The idea that women make better parents than men, and that men have to be dragged kicking and screaming into parenthood, is underpinned by a number of myths.
MYTH ONE: Men don't want children as much as women do
Early on, men do lag behind women in wanting children: girls in their teens are more likely to want children than teenage boys – and so it continues into the 30s. But by the age of 40 everything has changed: there’s a catch up in men’s desire to have children; so by this age just as many men as women think that having children is very important.
Maybe men are less keen on the idea early on because they worry more about the financial costs: both dads and mums tend to regard fathers as having a greater duty to support their children financially – even if the mum is in fact the main breadwinner.
MYTH TWO: Men are insensitive to babies
Wrong. Dads can be super-sensitive to babies – and just as sensitive as mothers. For example:
- Men’s hearts race as fast as women’s when they hear a baby scream.
- Fathers can recognise their own infants, blindfold, just by touching their hands – after only an hour spent cuddling them.
- When a man bottle-feeds an infant, he does so just as sensitively as a woman – and the baby drinks the same amount of milk.

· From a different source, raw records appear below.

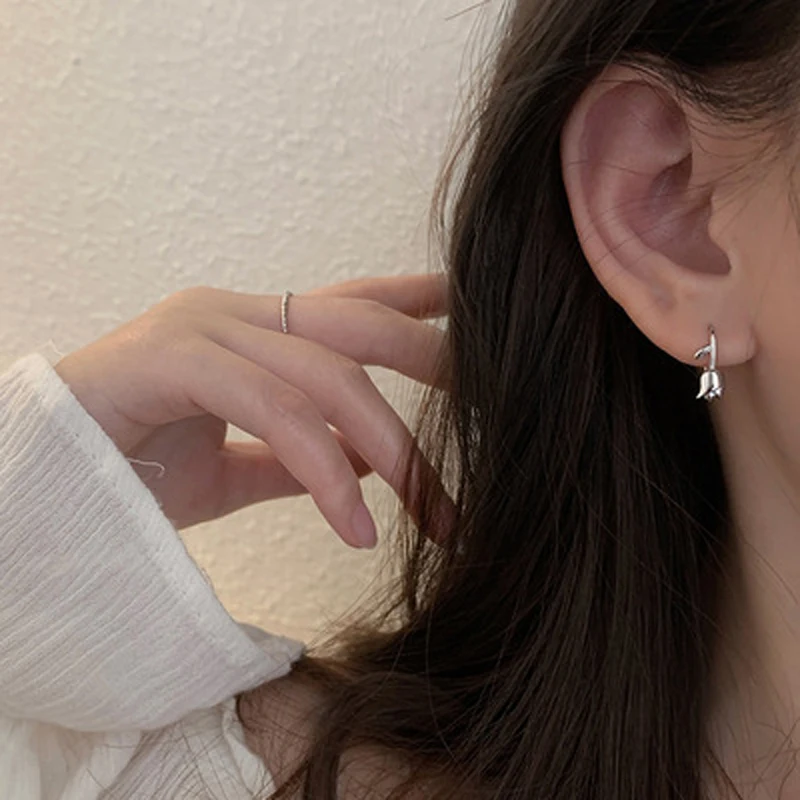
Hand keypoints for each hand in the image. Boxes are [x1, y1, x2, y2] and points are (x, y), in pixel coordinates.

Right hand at [53, 273, 452, 547]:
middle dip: (432, 361)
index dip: (415, 301)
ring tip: (430, 511)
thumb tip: (362, 468)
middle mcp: (236, 315)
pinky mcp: (173, 359)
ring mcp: (204, 329)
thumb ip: (293, 460)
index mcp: (253, 332)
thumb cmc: (132, 467)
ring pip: (326, 373)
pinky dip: (324, 471)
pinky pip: (274, 410)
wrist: (36, 485)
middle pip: (357, 324)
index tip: (472, 309)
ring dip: (390, 445)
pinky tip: (355, 527)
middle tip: (494, 411)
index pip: (350, 304)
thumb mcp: (232, 468)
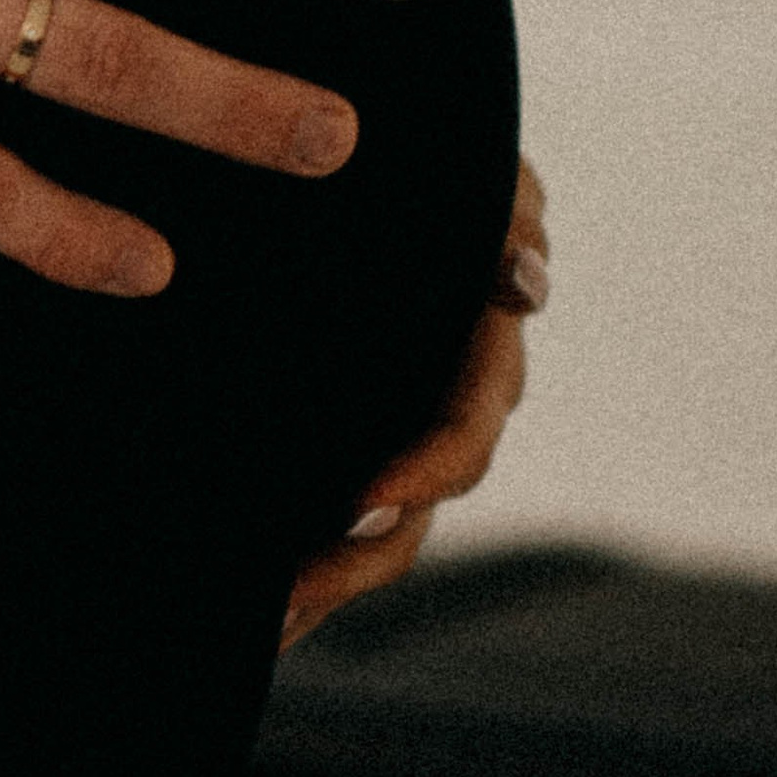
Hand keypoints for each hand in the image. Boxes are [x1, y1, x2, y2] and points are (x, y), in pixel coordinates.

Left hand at [277, 156, 547, 644]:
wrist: (375, 160)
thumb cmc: (432, 156)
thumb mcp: (474, 172)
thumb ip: (507, 214)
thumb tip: (522, 285)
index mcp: (478, 350)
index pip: (465, 432)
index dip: (422, 473)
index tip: (360, 501)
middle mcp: (445, 405)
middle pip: (414, 512)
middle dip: (356, 555)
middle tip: (287, 589)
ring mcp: (398, 430)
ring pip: (381, 536)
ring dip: (327, 582)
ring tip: (263, 621)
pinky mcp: (346, 440)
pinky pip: (332, 524)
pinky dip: (304, 572)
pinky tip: (254, 615)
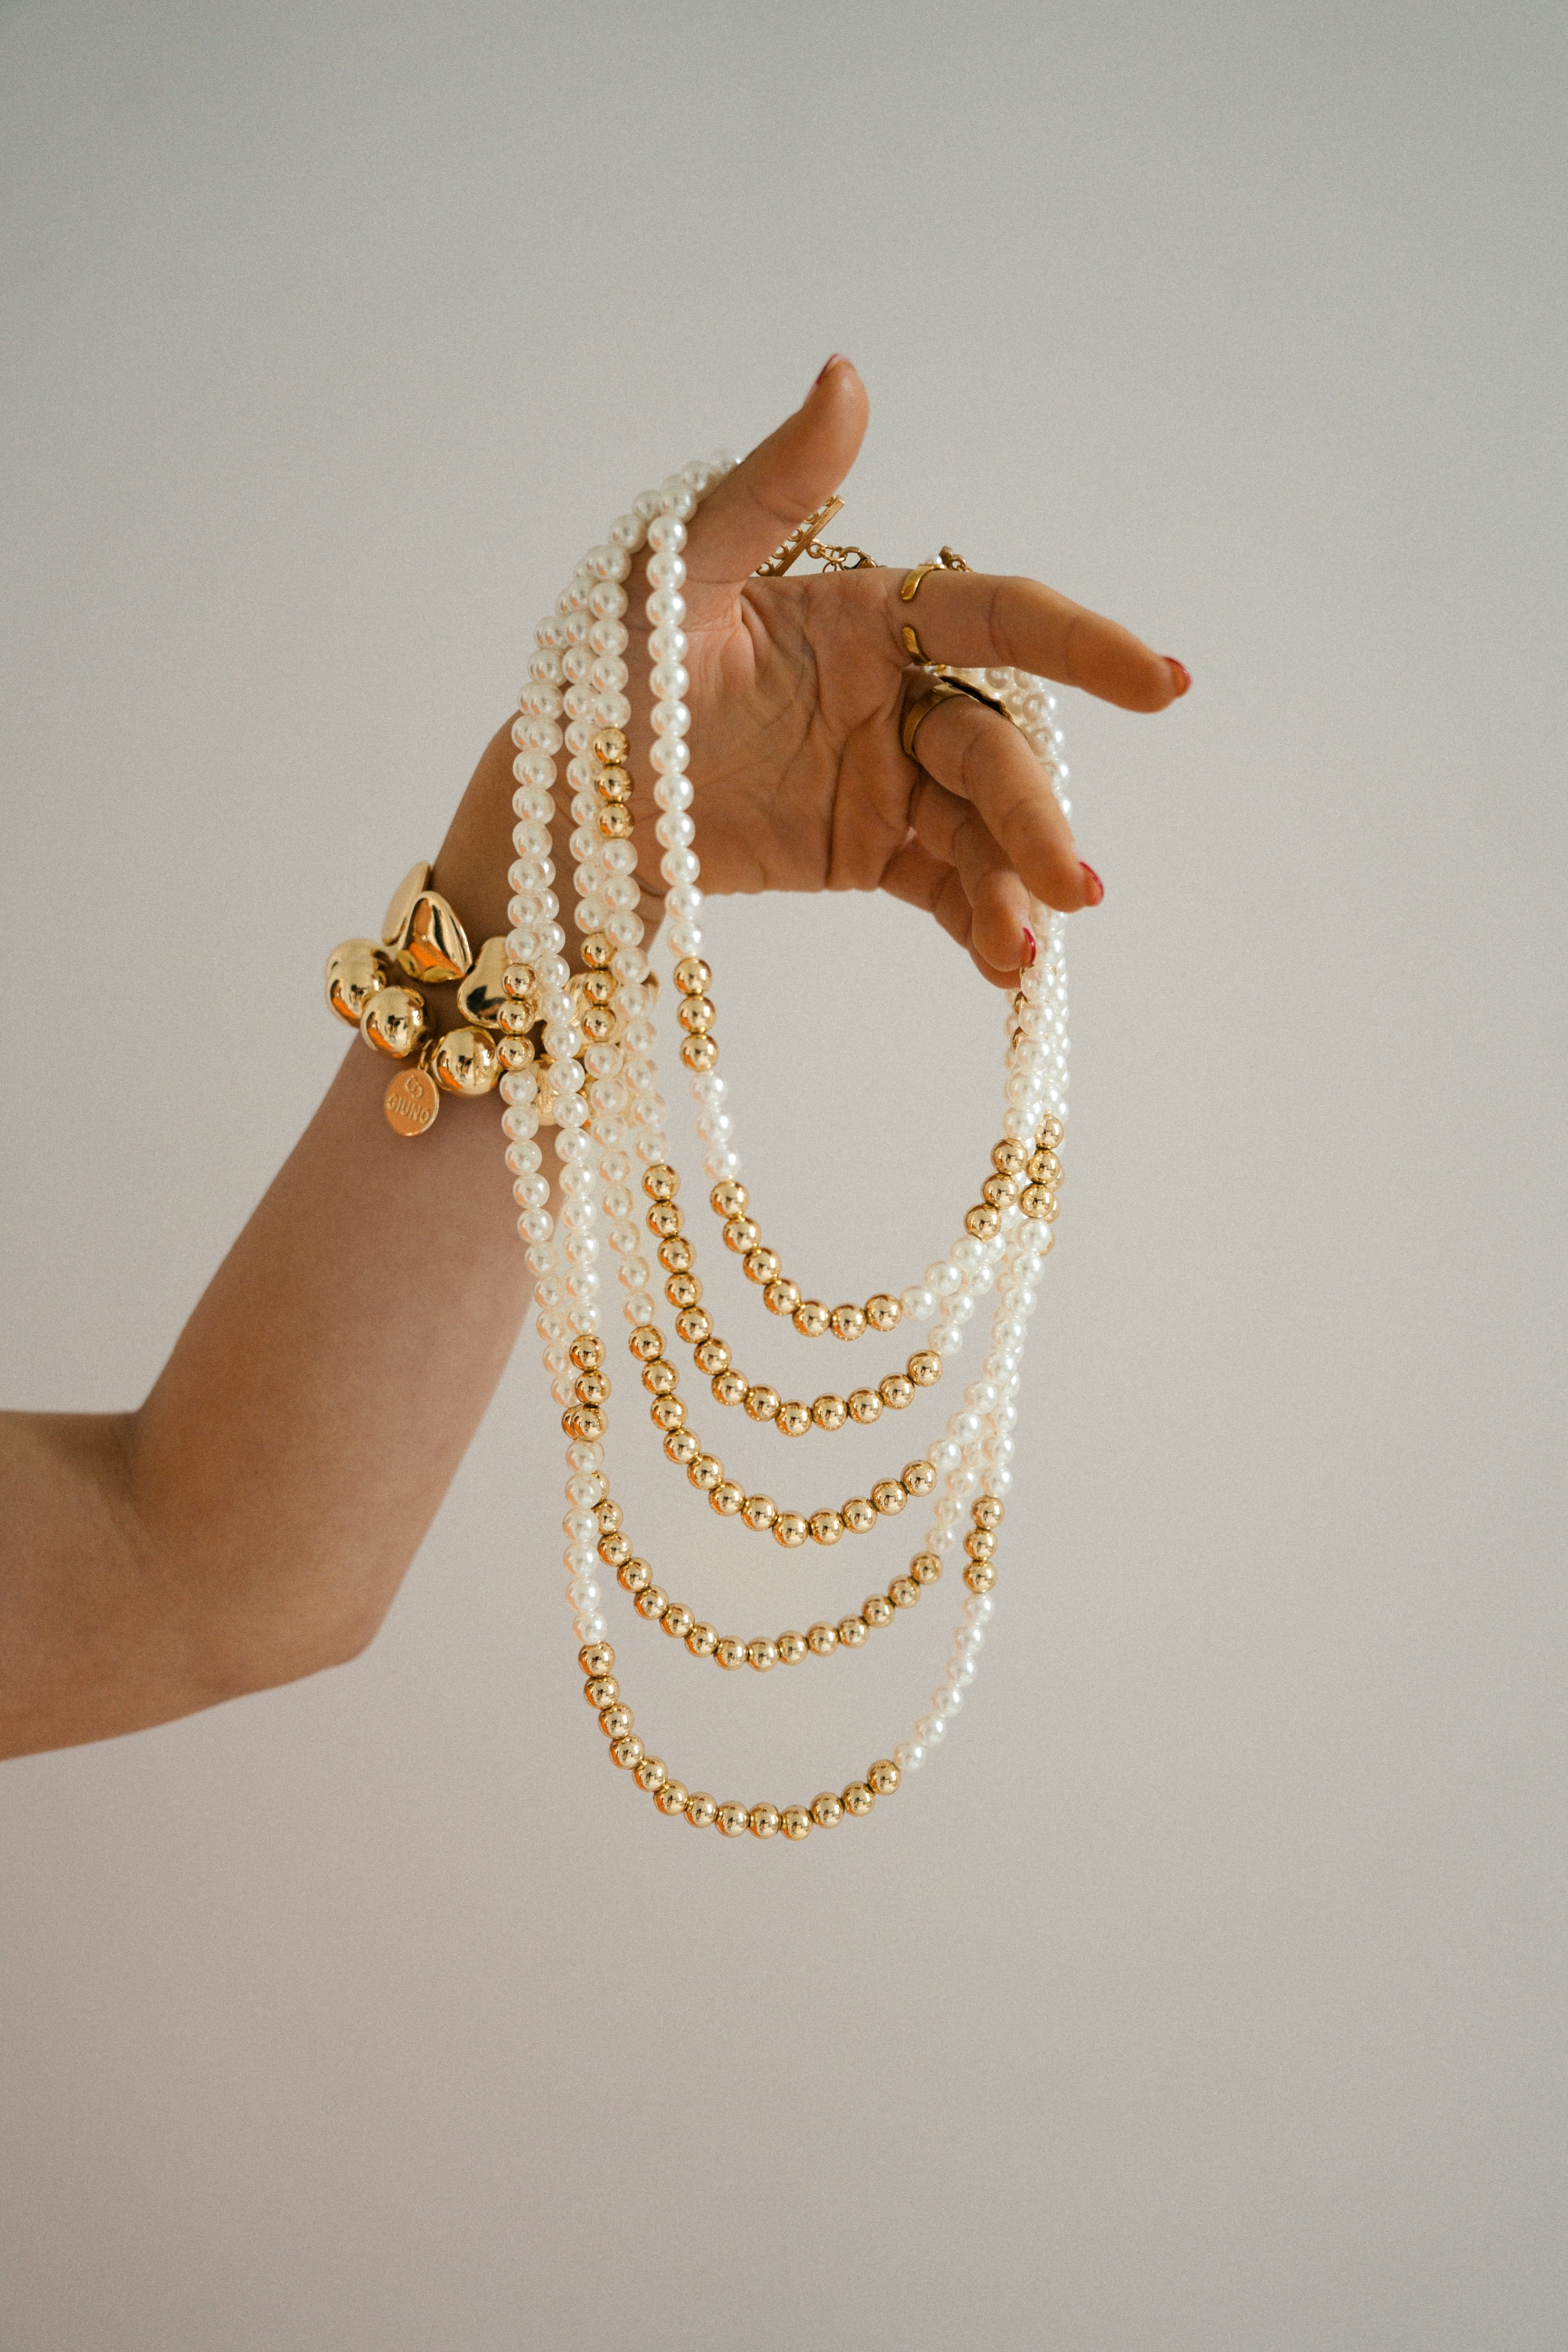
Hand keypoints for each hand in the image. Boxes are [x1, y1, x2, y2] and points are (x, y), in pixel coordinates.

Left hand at [619, 357, 1187, 985]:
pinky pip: (941, 886)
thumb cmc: (608, 668)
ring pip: (978, 828)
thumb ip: (773, 487)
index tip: (1159, 686)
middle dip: (1036, 814)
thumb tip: (847, 376)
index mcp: (867, 613)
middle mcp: (894, 694)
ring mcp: (885, 779)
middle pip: (993, 749)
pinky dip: (978, 923)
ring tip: (1022, 951)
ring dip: (1014, 885)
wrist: (561, 802)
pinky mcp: (864, 852)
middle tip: (1073, 885)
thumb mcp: (677, 570)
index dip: (1082, 645)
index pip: (997, 619)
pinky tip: (1003, 967)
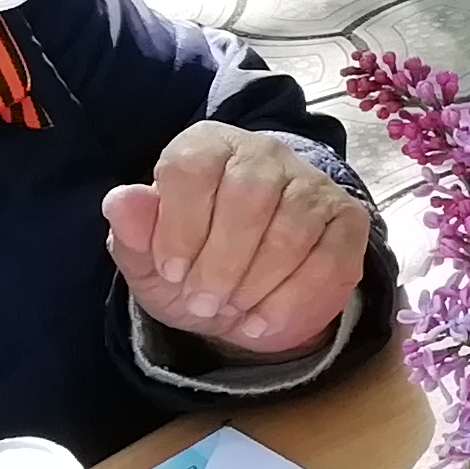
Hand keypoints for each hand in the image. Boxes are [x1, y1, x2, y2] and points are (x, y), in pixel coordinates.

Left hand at [104, 124, 373, 358]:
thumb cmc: (189, 266)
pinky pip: (332, 256)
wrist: (240, 297)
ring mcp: (312, 184)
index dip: (180, 226)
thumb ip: (132, 231)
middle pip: (250, 194)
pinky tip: (263, 322)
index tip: (171, 271)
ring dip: (258, 282)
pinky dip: (294, 299)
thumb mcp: (147, 260)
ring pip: (293, 226)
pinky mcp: (348, 220)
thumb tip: (122, 200)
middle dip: (222, 262)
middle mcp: (263, 153)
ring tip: (233, 310)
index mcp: (207, 147)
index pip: (194, 166)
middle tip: (203, 302)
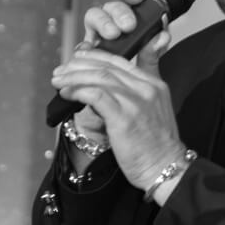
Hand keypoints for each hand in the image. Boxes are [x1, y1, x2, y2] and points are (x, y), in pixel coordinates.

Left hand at [51, 0, 184, 190]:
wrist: (165, 167)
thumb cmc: (157, 146)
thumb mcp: (156, 110)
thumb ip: (138, 94)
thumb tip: (110, 85)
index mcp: (154, 84)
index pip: (120, 60)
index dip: (95, 56)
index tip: (78, 58)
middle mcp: (146, 88)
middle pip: (107, 66)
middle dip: (79, 65)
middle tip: (62, 70)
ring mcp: (135, 102)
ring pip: (99, 77)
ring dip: (74, 77)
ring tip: (58, 80)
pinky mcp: (123, 118)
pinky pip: (96, 96)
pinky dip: (78, 91)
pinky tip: (67, 94)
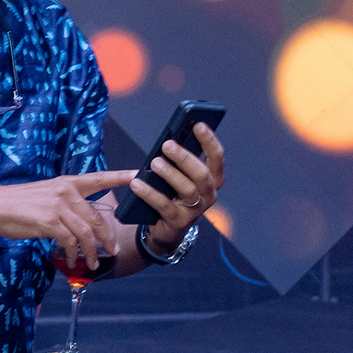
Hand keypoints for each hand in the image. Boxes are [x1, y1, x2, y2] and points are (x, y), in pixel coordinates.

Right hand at [0, 170, 137, 270]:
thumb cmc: (15, 203)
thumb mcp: (44, 196)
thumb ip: (64, 205)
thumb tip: (78, 223)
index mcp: (66, 183)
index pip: (98, 178)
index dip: (120, 177)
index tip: (138, 175)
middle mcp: (65, 192)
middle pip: (96, 217)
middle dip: (107, 237)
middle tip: (112, 249)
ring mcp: (58, 206)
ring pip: (86, 232)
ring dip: (91, 251)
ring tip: (91, 263)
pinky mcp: (50, 222)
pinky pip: (71, 241)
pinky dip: (74, 254)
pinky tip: (72, 260)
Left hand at [134, 123, 225, 251]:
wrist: (165, 228)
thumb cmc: (172, 193)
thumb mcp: (178, 175)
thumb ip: (178, 160)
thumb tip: (169, 138)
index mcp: (212, 179)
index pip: (216, 157)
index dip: (209, 140)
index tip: (198, 124)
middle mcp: (208, 194)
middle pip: (201, 174)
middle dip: (184, 157)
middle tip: (167, 145)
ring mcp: (195, 210)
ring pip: (186, 189)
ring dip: (170, 174)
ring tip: (154, 163)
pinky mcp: (178, 221)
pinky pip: (164, 205)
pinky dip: (149, 193)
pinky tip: (136, 184)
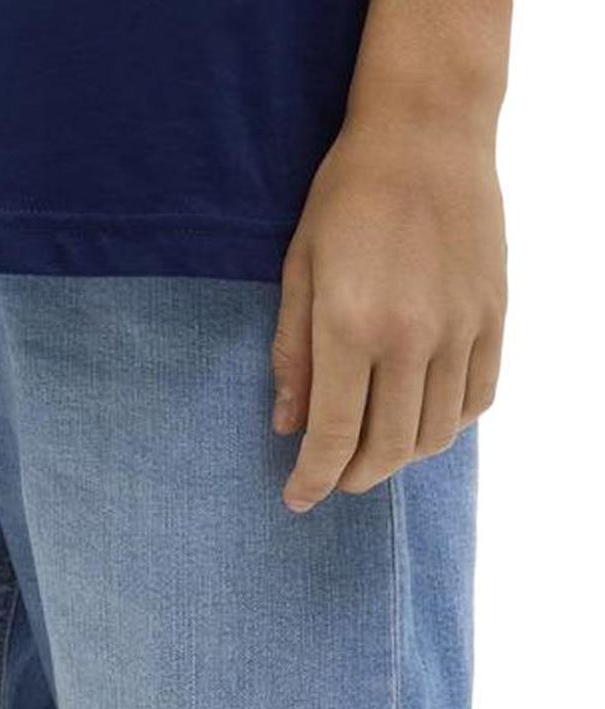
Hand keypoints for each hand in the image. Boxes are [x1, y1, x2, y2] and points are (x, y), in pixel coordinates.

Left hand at [272, 120, 505, 512]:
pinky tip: (420, 418)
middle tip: (332, 479)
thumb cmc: (346, 199)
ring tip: (372, 452)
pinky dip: (447, 426)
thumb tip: (288, 427)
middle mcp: (411, 338)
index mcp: (350, 328)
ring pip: (436, 433)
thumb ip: (291, 355)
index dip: (314, 479)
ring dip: (400, 459)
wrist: (427, 134)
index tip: (298, 500)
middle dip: (354, 477)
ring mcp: (461, 329)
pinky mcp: (494, 317)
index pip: (333, 435)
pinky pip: (478, 399)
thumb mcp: (298, 272)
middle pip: (388, 447)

Men are just as capable of sensitive parenting – like women, they just need practice.
MYTH THREE: Mums are naturally better at caring for children
Wrong. Both sexes are equally ham-fisted to start with. But new mums are on a steep learning curve, spending many hours on their own early on, developing their childcare skills, often with great support from health professionals, family and friends.
The average dad spends less time than his partner on hands-on caring (and there’s little support out there for those who buck the trend and do the lion’s share). But when men and women are able to spend the same amount of time looking after babies, and are given the same support, they develop childcare skills at exactly the same rate.
MYTH FOUR: Dads don't make much difference
Wrong. Young children with involved dads fit in better at nursery and school, have higher IQs and fewer behaviour problems. They make friends more easily, are better able to understand how other people feel and are more likely to get good school results.
Later, they tend to have more contented love lives and better mental health, and to be less likely to get into trouble with the police. All this is true for girls as much as for boys. And it’s still important when parents have separated.
MYTH FIVE: Dads hardly ever look after children
Wrong. Even though they work much longer hours, British fathers do one-quarter of the parental childcare during the average working week (about two hours a day), much more at weekends, and one third when their partners work.
Britain’s dads do eight times more childcare than their fathers did 30 years ago – and the gap between mothers’ and fathers’ input is narrowing every year. And when mums work, who’s the most likely to care for the children? Nursery? Childminder? Granny & Grandpa? No – it’s dad!
MYTH SIX: Men can't multitask
Wrong. Research shows clearly that men are just as good at multi-tasking as women (think about it: does a bartender multi-task? Can a computer-freak with eight applications open at once dodge between them? Of course!)
Men may be less likely than women to multi-task at home, but that’s not due to any kind of biological inferiority. It’s more likely to be that they’re in a support-role (managers generally multi-task more often than support staff) or that they’re not totally confident about the task in hand, and need to focus on it.
Prepared by Jeremy Davies of the Fatherhood Institute.